This project aims at developing a model for Incremental classification of Streaming Data that exhibit concept drift. The model is based on the Particle Filtering methodology. The project is implemented using Python. MOA from Weka was used for performing experimentation on the existing methiodologies for performing a performance comparison.
The report was presented for the Computational Cognitive Sciences Class at UofL.
The folder is organized as follows:
dataset: Contains the three datasets used for evaluation. *SEA data stream: Synthetic dataset with 60,000 samples *TJSS Stream: Synthetic stream developed with various drifts(See report for details) *EM stream: Real wordl stream with ~45,000 samples and 7 attributes
experimentation: Experimentation files with the JSON files from results of the python scripts. Results obtained from MOA have a .pred extension and that from python have .dat extension. Convert_json.py in appropritate folder performs conversion from .pred to .dat.
The plots folder has the scripts to obtain appropriate plots from these JSON files.

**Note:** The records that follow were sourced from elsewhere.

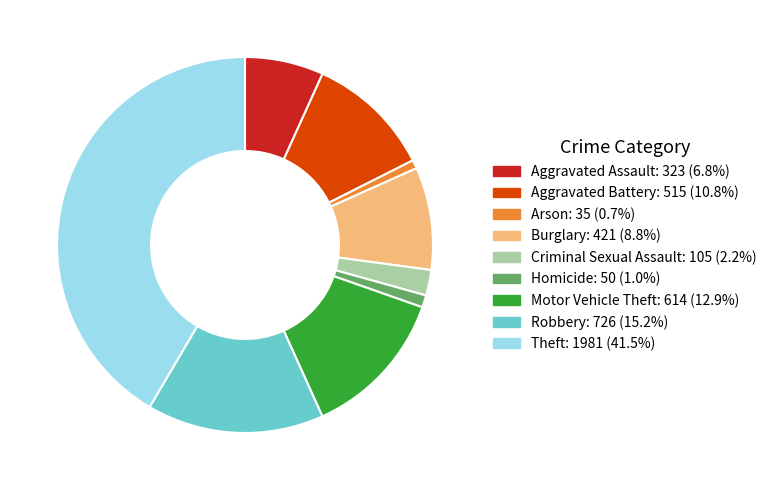

Which category has the biggest portion of the pie?

Theft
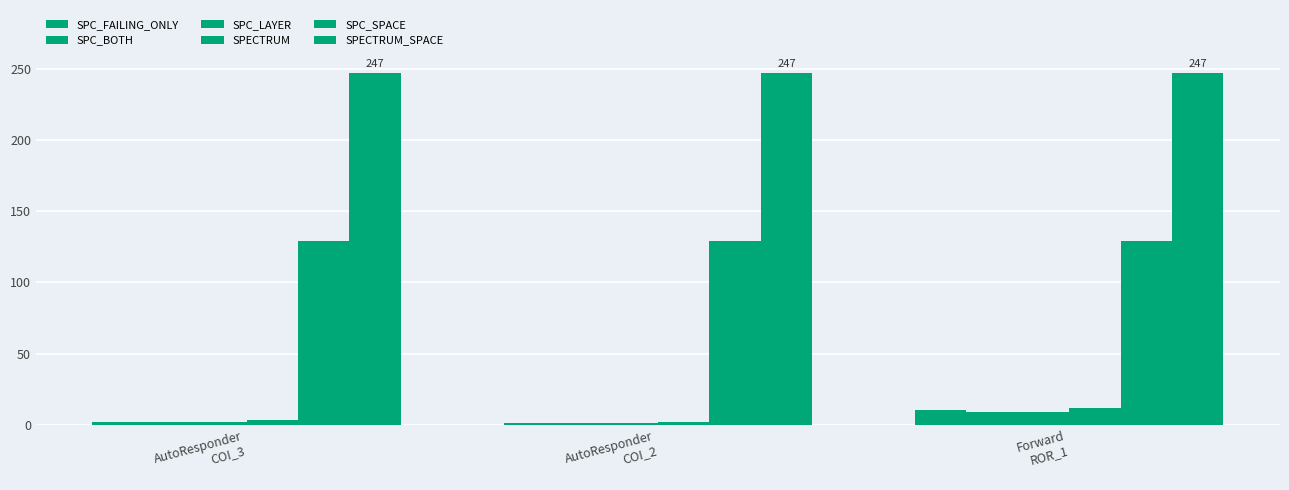

True or false: SPECTRUM has a value of 3 at AutoResponder
COI_3.

True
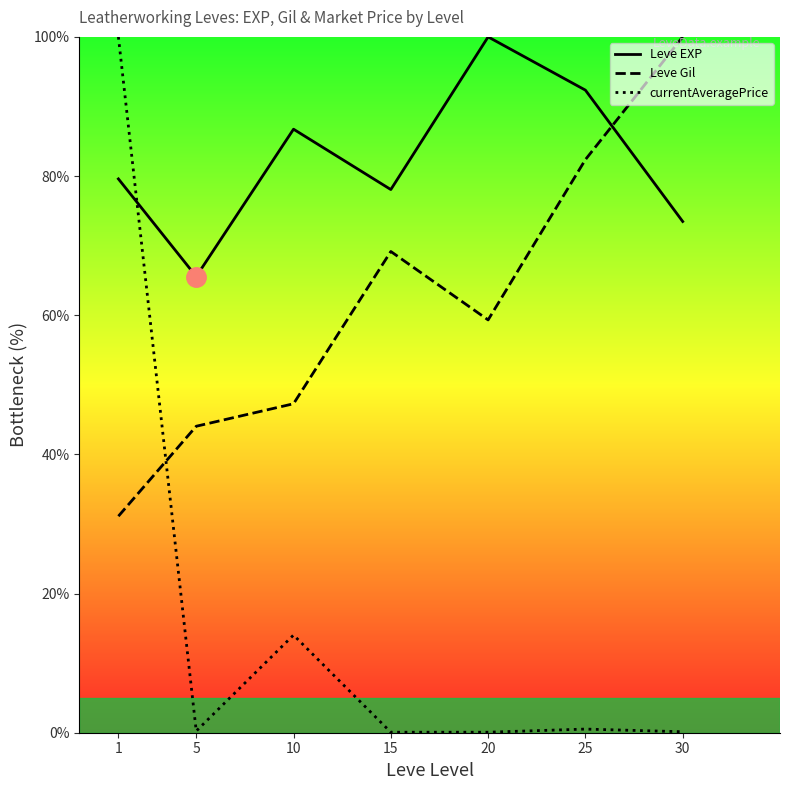

True or false: Leve EXP has more than 0 interior local peaks.

True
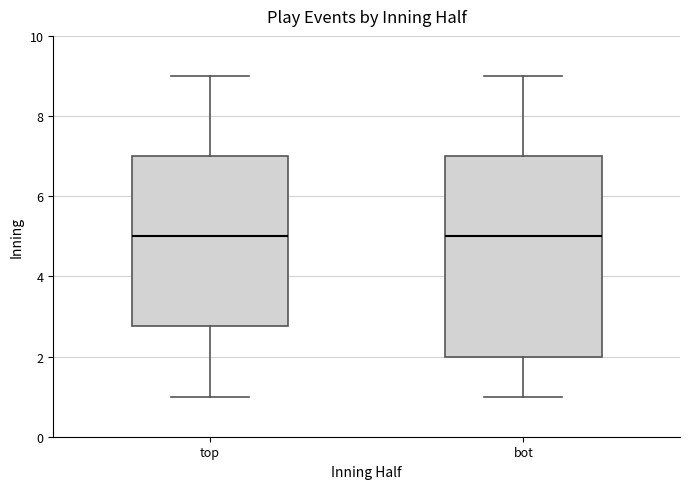

Comparing the boxes themselves (not the whiskers), which one is the tallest?

bot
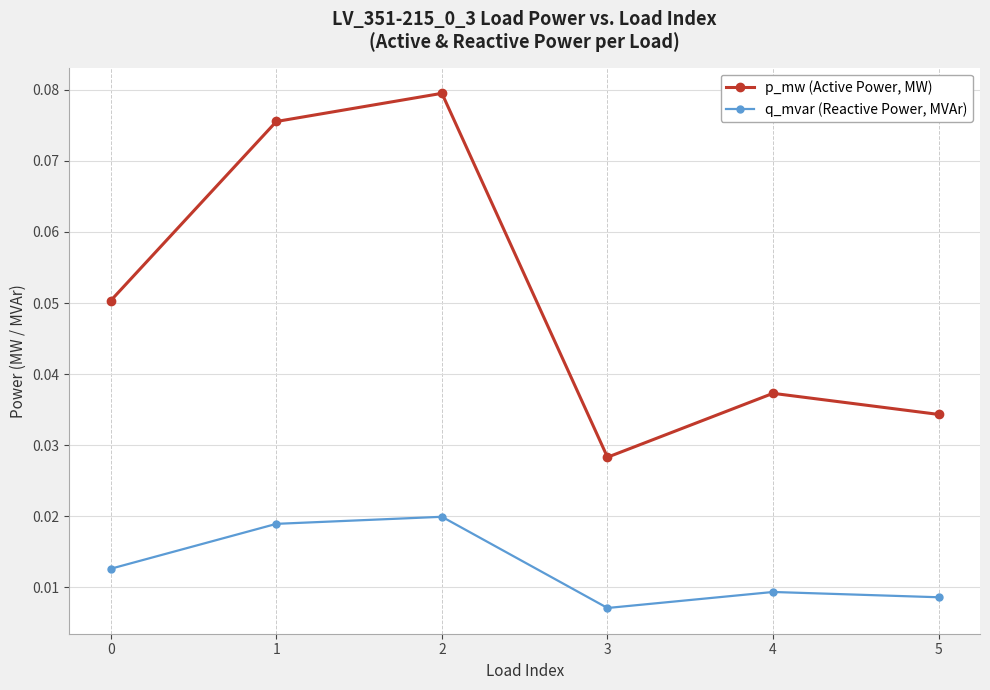

Does the chart display data point markers on the line(s)?

Yes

The script written in python can be configured for different chunk sizes and datasets to
suit the comparative needs.
scripts: Contains the scrap scripts written for internmediate operations and also the final deliverable scipts in the model folder Scripts for JSON conversion, plotting and other presentation taksa re located in the appropriate experimentation subfolder
report: The draft report of the model presented for the purposes of the class. Written in IEEE Conference style.